Spar entlässt Streikende

Für die zehn beteiligten Spar-Angestellten hat der Streik Konsequenzen: Sie erhielten heute die fristlose Kündigung ihres Arbeitgebers. Spar-Sprecher Ronald Haug bestätigt dies gegenüber Blick.ch: «Die Kündigungen sind per Einschreiben gestern verschickt worden.»

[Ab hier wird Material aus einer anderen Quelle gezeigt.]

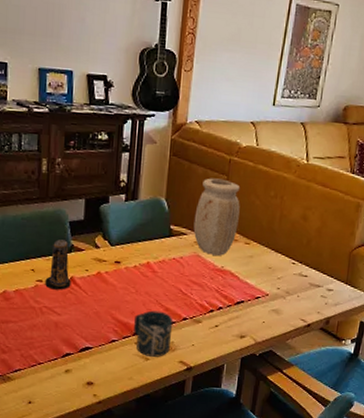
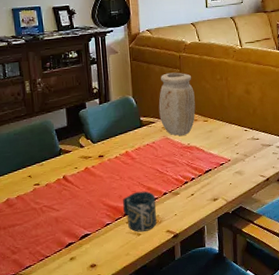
candle: present [45,239,71,290] -> none [42,146,64,190]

Die Gewerkschaft Unia verlangte, dass die Kündigungen der Streikenden rückgängig gemacht würden.

Streik wird fortgesetzt

Die Gewerkschaft teilte weiter mit, der Streik werde vor dem Spar-Hauptsitz in St. Gallen fortgesetzt. Die Gewerkschaft hatte über den Kurznachrichtendienst Twitter mehrmals «alle» dazu aufgerufen, zum Spar-Hauptsitz in St. Gallen zu fahren. Gemäss der Unia nahm die Spar-Geschäftsleitung einen Gesprächstermin nicht war, obwohl man ein schriftliches Verhandlungsangebot vorgelegt habe. Die Unia spricht von «Hinhaltetaktik».

Die Verhandlungen müssten weitergeführt werden. Man sei überzeugt, dass die noch offenen Punkte bei Gesprächen innert nützlicher Frist bereinigt werden könnten.

Gericht: Blockade unverhältnismässig

Mit der Verfügung zur Aufhebung der Blockade hatte das Gerichtspräsidium Baden einem Antrag der Spar Handels AG entsprochen. Bereits am 6. Juni hatte das Gerichtspräsidium entschieden, die Blockade der Geschäftsräumlichkeiten durch die Streikenden sei unzulässig und unverhältnismässig.

Die Staatsanwaltschaft Baden eröffnete in der Folge gegen verschiedene Personen Strafverfahren wegen Ungehorsams gegen eine amtliche Verfügung. Gegen mehrere Personen läuft auch ein Strafverfahren wegen Nötigung, Hausfriedensbruchs und Sachbeschädigung.